* _Task requirements_
Could the data below be retyped exactly, without its pictures?

* _Data section_

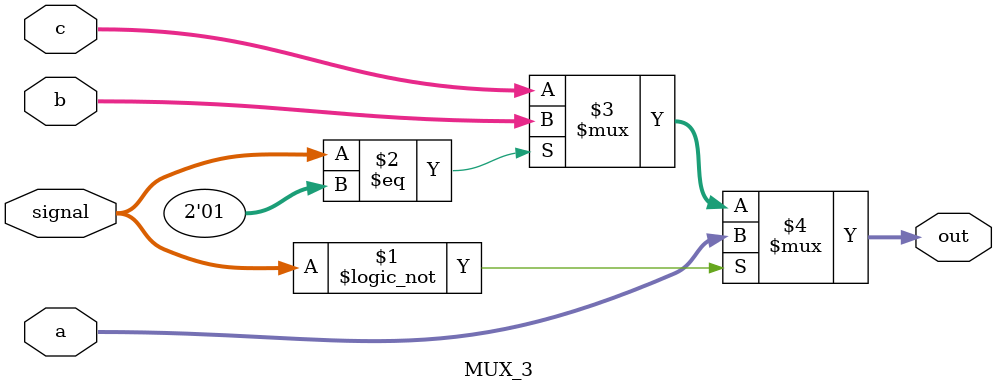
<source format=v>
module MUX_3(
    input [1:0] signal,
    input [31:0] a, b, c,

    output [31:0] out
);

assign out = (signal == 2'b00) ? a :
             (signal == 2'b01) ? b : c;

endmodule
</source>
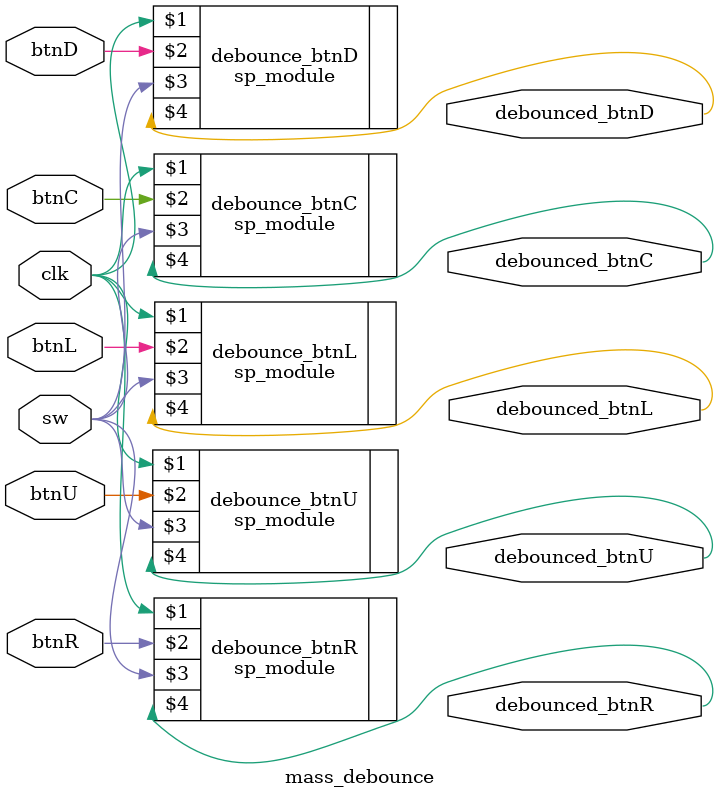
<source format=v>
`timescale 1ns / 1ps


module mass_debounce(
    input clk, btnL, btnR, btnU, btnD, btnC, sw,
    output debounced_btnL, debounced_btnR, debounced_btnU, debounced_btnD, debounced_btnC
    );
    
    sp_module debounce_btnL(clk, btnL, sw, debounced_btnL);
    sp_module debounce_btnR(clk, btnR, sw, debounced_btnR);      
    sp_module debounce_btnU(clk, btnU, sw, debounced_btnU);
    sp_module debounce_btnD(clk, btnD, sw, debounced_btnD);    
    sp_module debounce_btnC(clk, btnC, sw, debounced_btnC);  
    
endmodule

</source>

* _Solution to the problem_
<source format=v>
module MUX_3(
    input [1:0] signal,
    input [31:0] a, b, c,

    output [31:0] out
);

assign out = (signal == 2'b00) ? a :
             (signal == 2'b01) ? b : c;

endmodule
</source>
<source format=v>
`timescale 1ns / 1ps


module mass_debounce(
    input clk, btnL, btnR, btnU, btnD, btnC, sw,
    output debounced_btnL, debounced_btnR, debounced_btnU, debounced_btnD, debounced_btnC
    );
    
    sp_module debounce_btnL(clk, btnL, sw, debounced_btnL);
    sp_module debounce_btnR(clk, btnR, sw, debounced_btnR);      
    sp_module debounce_btnU(clk, btnU, sw, debounced_btnU);
    sp_module debounce_btnD(clk, btnD, sw, debounced_btnD);    
    sp_module debounce_btnC(clk, btnC, sw, debounced_btnC);  
    
endmodule

</source>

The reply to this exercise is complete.